◆ YOUR OBJECTIVE ◆
Convert the lines below into a JSON list of strings with one string per line, omitting any blank lines.

══ INPUT DATA ══

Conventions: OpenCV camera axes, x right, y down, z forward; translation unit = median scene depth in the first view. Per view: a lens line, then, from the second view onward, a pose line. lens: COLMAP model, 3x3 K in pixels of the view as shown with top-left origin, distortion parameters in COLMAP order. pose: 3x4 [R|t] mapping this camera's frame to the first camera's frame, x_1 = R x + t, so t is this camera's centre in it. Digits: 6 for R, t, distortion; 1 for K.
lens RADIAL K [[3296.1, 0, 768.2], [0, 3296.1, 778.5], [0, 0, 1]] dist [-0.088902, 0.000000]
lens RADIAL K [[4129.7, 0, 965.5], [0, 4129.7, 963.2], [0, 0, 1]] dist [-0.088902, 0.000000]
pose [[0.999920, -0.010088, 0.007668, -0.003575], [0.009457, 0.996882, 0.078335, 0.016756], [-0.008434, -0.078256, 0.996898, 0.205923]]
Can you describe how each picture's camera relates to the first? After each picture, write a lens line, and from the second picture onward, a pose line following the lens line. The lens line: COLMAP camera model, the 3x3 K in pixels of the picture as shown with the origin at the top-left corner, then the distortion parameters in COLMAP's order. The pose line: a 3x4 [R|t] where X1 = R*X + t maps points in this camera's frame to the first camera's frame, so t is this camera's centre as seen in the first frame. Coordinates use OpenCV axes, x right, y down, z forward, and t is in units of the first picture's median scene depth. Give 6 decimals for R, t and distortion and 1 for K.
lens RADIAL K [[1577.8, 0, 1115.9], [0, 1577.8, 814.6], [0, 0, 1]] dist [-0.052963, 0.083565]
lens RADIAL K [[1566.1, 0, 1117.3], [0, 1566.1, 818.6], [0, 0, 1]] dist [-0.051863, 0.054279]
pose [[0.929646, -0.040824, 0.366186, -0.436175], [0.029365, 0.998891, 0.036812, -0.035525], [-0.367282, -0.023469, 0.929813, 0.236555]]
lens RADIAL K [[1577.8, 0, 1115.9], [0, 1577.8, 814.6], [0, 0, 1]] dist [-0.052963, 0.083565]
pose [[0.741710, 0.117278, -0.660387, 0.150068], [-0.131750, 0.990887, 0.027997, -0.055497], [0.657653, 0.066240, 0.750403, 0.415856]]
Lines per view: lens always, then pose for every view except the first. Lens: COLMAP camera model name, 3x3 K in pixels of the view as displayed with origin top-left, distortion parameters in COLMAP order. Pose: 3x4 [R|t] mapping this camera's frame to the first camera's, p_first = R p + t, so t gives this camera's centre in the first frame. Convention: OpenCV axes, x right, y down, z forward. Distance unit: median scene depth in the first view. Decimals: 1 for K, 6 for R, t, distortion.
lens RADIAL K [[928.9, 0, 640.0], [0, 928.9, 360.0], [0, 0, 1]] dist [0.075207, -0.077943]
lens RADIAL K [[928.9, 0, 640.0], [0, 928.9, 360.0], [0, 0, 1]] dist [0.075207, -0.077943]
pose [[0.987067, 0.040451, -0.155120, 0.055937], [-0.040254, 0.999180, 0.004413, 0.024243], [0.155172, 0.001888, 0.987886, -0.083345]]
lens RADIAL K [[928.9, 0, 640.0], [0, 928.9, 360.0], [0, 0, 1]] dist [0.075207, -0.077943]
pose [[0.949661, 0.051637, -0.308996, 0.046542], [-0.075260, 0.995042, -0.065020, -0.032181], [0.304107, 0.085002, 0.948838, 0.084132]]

═══

◆ WRITTEN SOLUTION ◆
[
  "Conventions: OpenCV camera axes, x right, y down, z forward; translation unit = median scene depth in the first view. Per view: a lens line, then, from the second view onward, a pose line. lens: COLMAP model, 3x3 K in pixels of the view as shown with top-left origin, distortion parameters in COLMAP order. pose: 3x4 [R|t] mapping this camera's frame to the first camera's frame, x_1 = R x + t, so t is this camera's centre in it. Digits: 6 for R, t, distortion; 1 for K.",
  "lens RADIAL K [[3296.1, 0, 768.2], [0, 3296.1, 778.5], [0, 0, 1]] dist [-0.088902, 0.000000]",
  "lens RADIAL K [[4129.7, 0, 965.5], [0, 4129.7, 963.2], [0, 0, 1]] dist [-0.088902, 0.000000]",
  "pose [[0.999920, -0.010088, 0.007668, -0.003575], [0.009457, 0.996882, 0.078335, 0.016756], [-0.008434, -0.078256, 0.996898, 0.205923]]",
  "Can you describe how each picture's camera relates to the first? After each picture, write a lens line, and from the second picture onward, a pose line following the lens line. The lens line: COLMAP camera model, the 3x3 K in pixels of the picture as shown with the origin at the top-left corner, then the distortion parameters in COLMAP's order. The pose line: a 3x4 [R|t] where X1 = R*X + t maps points in this camera's frame to the first camera's frame, so t is this camera's centre as seen in the first frame. Coordinates use OpenCV axes, x right, y down, z forward, and t is in units of the first picture's median scene depth. Give 6 decimals for R, t and distortion and 1 for K.",
  "lens RADIAL K [[1577.8, 0, 1115.9], [0, 1577.8, 814.6], [0, 0, 1]] dist [-0.052963, 0.083565]",
  "lens RADIAL K [[1566.1, 0, 1117.3], [0, 1566.1, 818.6], [0, 0, 1]] dist [-0.051863, 0.054279]",
  "pose [[0.929646, -0.040824, 0.366186, -0.436175], [0.029365, 0.998891, 0.036812, -0.035525], [-0.367282, -0.023469, 0.929813, 0.236555]]",
  "lens RADIAL K [[1577.8, 0, 1115.9], [0, 1577.8, 814.6], [0, 0, 1]] dist [-0.052963, 0.083565]",
  "pose [[0.741710, 0.117278, -0.660387, 0.150068], [-0.131750, 0.990887, 0.027997, -0.055497], [0.657653, 0.066240, 0.750403, 0.415856]]",
  "Lines per view: lens always, then pose for every view except the first. Lens: COLMAP camera model name, 3x3 K in pixels of the view as displayed with origin top-left, distortion parameters in COLMAP order. Pose: 3x4 [R|t] mapping this camera's frame to the first camera's, p_first = R p + t, so t gives this camera's centre in the first frame. Convention: OpenCV axes, x right, y down, z forward. Distance unit: median scene depth in the first view. Decimals: 1 for K, 6 for R, t, distortion.",
  "lens RADIAL K [[928.9, 0, 640.0], [0, 928.9, 360.0], [0, 0, 1]] dist [0.075207, -0.077943]",
  "lens RADIAL K [[928.9, 0, 640.0], [0, 928.9, 360.0], [0, 0, 1]] dist [0.075207, -0.077943]",
  "pose [[0.987067, 0.040451, -0.155120, 0.055937], [-0.040254, 0.999180, 0.004413, 0.024243], [0.155172, 0.001888, 0.987886, -0.083345]]",
  "lens RADIAL K [[928.9, 0, 640.0], [0, 928.9, 360.0], [0, 0, 1]] dist [0.075207, -0.077943]",
  "pose [[0.949661, 0.051637, -0.308996, 0.046542], [-0.075260, 0.995042, -0.065020, -0.032181], [0.304107, 0.085002, 0.948838, 0.084132]]"
]